Comment 6 Matthew Grant 2022-11-08 19:18:34 UTC
(In reply to Jeremy Allison from comment #5)
I concur.

Got success with the change you suggested above on my set up. samba-tool gpo listall works.
As originally as in git source, get the failure to find the DC.

Let me repeat, the change you suggested in get_a_aaaa_records(),  source4/libcli/resolve/dns_ex.c makes samba-tool gpo listall return GPOs instead of failing with can't find the DC error.

Got the DEBUG statement working.  That second QTYPE_A query for the IPv4 records where you suggested the change was returning an error code of 10, ERROR_DNS_SOCKET_ERROR according to lib/addns/dnserr.h?

Lets see what the MR test hookup does with the vampire_dc set up in that dsrepl test that was failing.

Hope thats helpful!

Thank you for your reaching out and your help!  Its got me past this show stopper bug at work as I have to devops ansible stuff with setting up an AD server with GPO initialisation.
Comment 7 Jeremy Allison 2022-11-08 19:48:44 UTC
Bugzilla lost this:

>   Hi Jeremy!
>   Let me repeat, the change you suggested in get_a_aaaa_records(), 
>   source4/libcli/resolve/dns_ex.c makes samba-tool gpo listall return GPOs
>   instead of failing with can't find the DC error.
>   Got the DEBUG statement working.  That second QTYPE_A query for the IPv4
>   records where you suggested the change was returning an error code of
>   10, ERROR_DNS_SOCKET_ERROR according to lib/addns/dnserr.h?
>   Lets see what the MR test hookup does with the vampire_dc set up in that
>   dsrepl test that was failing.
>   Hope thats helpful!
>   Thank you for your reaching out and your help!  Its got me past this show
>   stopper bug at work as I have to devops ansible stuff with setting up an
>   AD server with GPO initialisation.
>   Best Regards,
>   Matt Grant
Comment 8 Matthew Grant 2022-11-08 21:05:45 UTC
Created attachment 17638 [details]
Jeremy's tested by Matthew Grant proposed fix

From discussion and my testing it looks like this is the fix for the issue.

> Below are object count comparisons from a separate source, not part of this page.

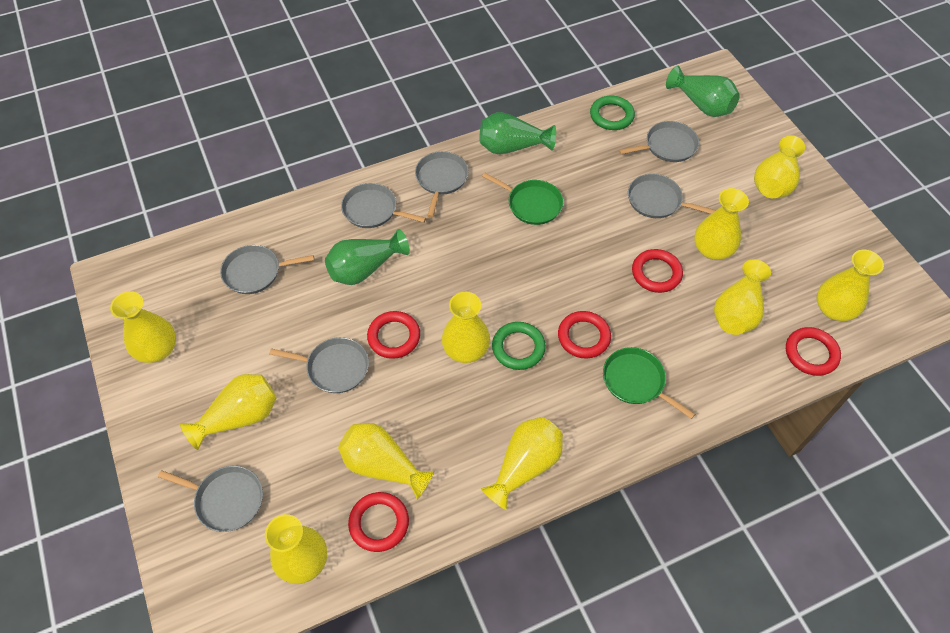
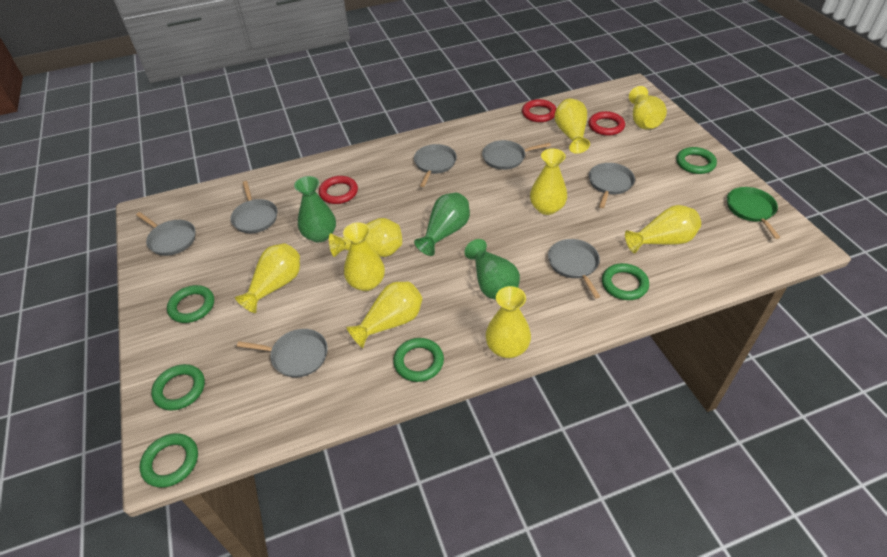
green pan: 2 -> 1
green ring: 2 -> 6
red ring: 5 -> 3
yellow vase: 10 -> 9

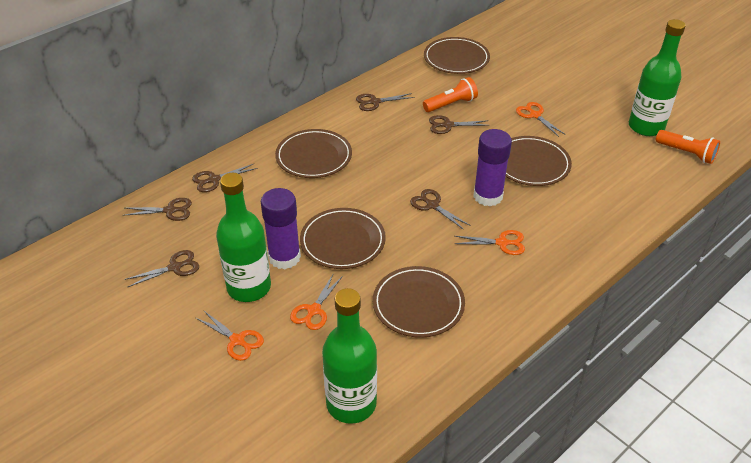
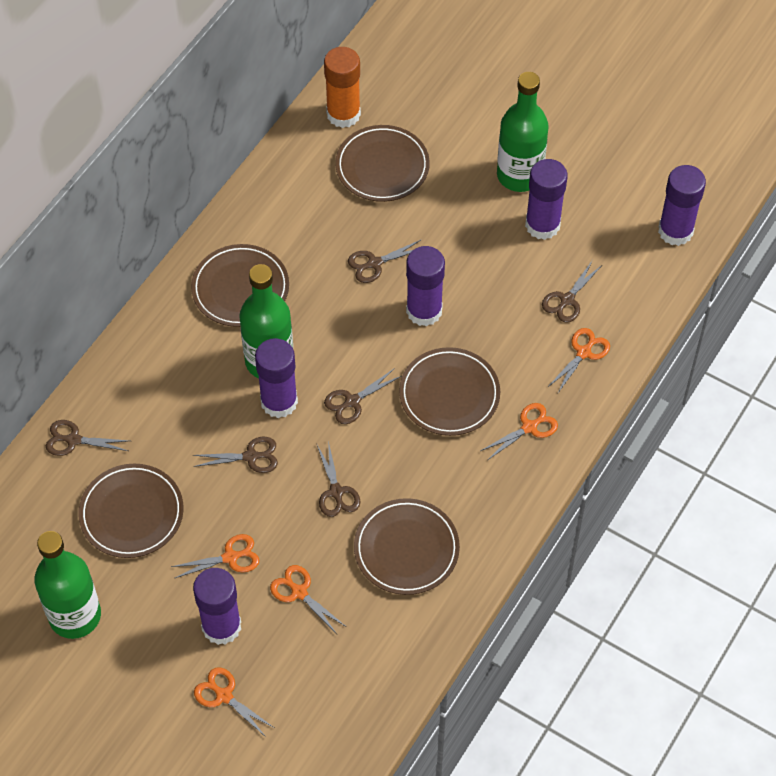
orange flashlight: 2 -> 0
orange glue stick: 0 -> 1
orange scissors: 4 -> 5
purple glue stick: 2 -> 5

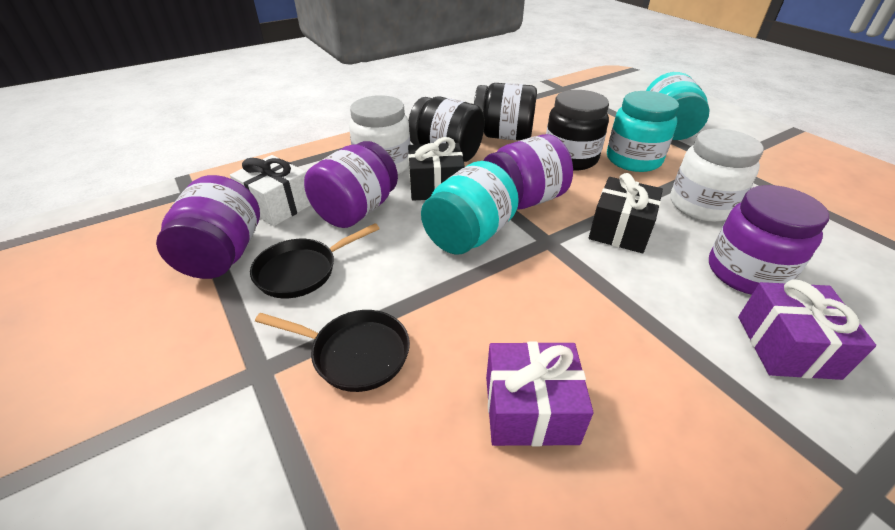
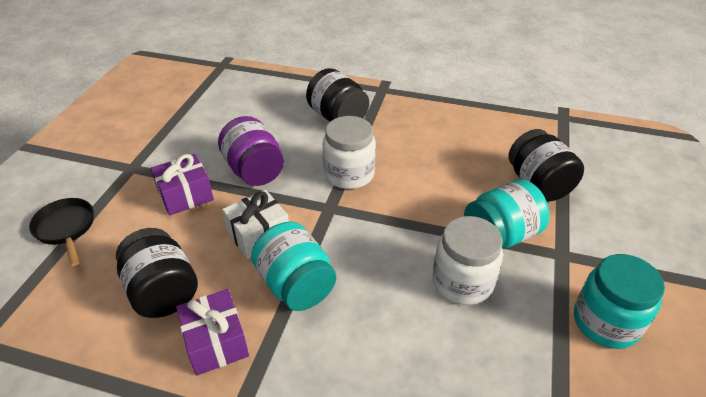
black gift: 2 -> 0
black pan: 2 -> 1
purple jar: 4 -> 1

This bug affects a lot more than just the samba-tool gpo code, it also affects much of Samba AD via its usage in the source4 part of the tree.
Comment 9 Jeremy Allison 2022-11-08 21:17:51 UTC
MR: https://gitlab.com/samba-team/samba/-/merge_requests/2790
Comment 10 Samba QA Contact 2022-11-09 20:35:08 UTC
This bug was referenced in samba master:

10537a89bb0b461ba31d614b7c9ed56a842422e7
Comment 11 Jeremy Allison 2022-11-09 22:51:22 UTC
Created attachment 17642 [details]
git-am fix for 4.17.next, 4.16.next.

Cherry-pick from master. Applies cleanly to 4.17.next, 4.16.next.